Der Wirkstoff Glyphosat und seine Verwendung

27.11.2017 17:50

Berlin (dpa) - Glyphosat ist ein sogenanntes Total-Herbizid, es wirkt
auf alle grünen Pflanzen. Der Wirkstoff blockiert ein Enzym, das
Pflanzen zur Herstellung lebenswichtiger Aminosäuren brauchen, das
aber auch in Pilzen und Mikroorganismen vorkommt. Wo Glyphosat
ausgebracht wird, wächst kein Gras mehr - auch kein Kraut, Strauch
oder Moos. Ackerflächen können so vor oder kurz nach der Aussaat und
nochmals nach der Ernte unkrautfrei gemacht werden.

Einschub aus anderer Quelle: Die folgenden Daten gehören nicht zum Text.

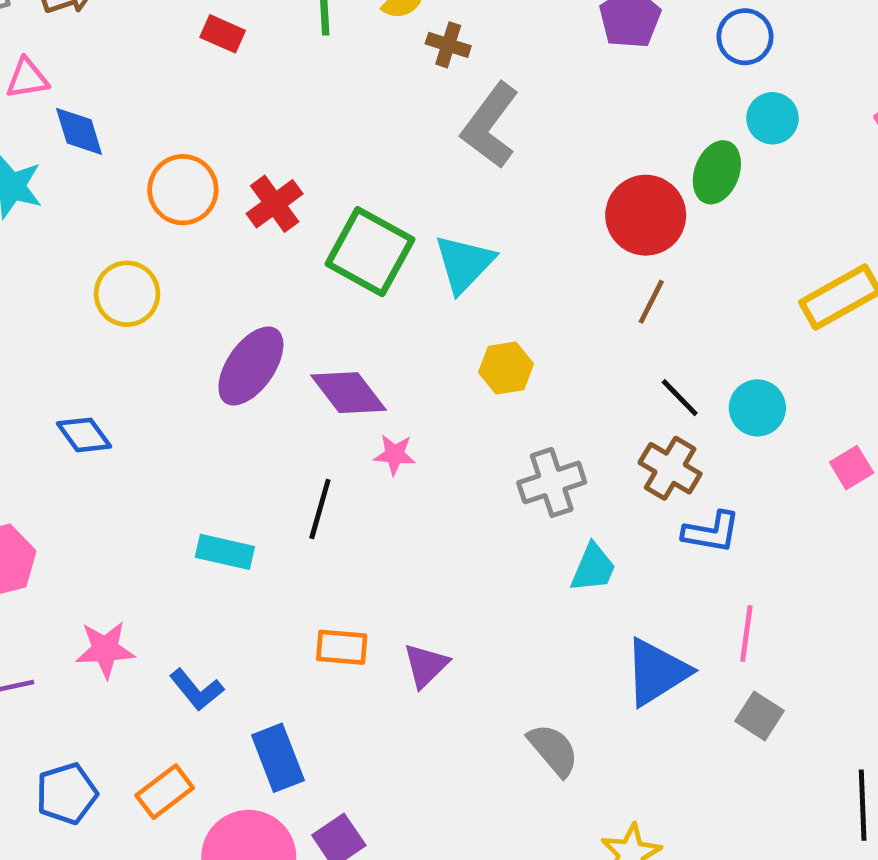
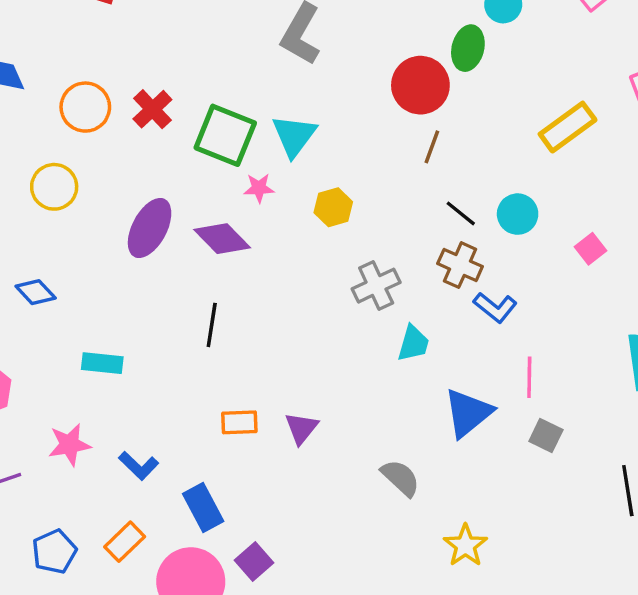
pink star: (395, 455) -> (259, 188), moved
blue L-shape: (711, 532) -> (495, 307), turned 36
cyan rectangle: (225, 552) -> (102, 363), moved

Glyphosat wird auf rund 400 Millionen Hektar überwiegend
landwirtschaftlich genutzter Flächen eingesetzt, berichtete das
Marktforschungsunternehmen Kleffmann Group. Zum Vergleich:
Agrarflächen umfassen in Deutschland 16,7 Millionen Hektar. 

Der vom US-Konzern Monsanto entwickelte Wirkstoff wurde 1974 erstmals
zugelassen. Im Jahr 2000 lief das Patent aus, seither werden
Glyphosat-haltige Produkte auch von anderen Herstellern angeboten.
Verkauft werden jährlich rund 850 000 Tonnen solcher Mittel, in
Deutschland sind es etwa 5000 Tonnen.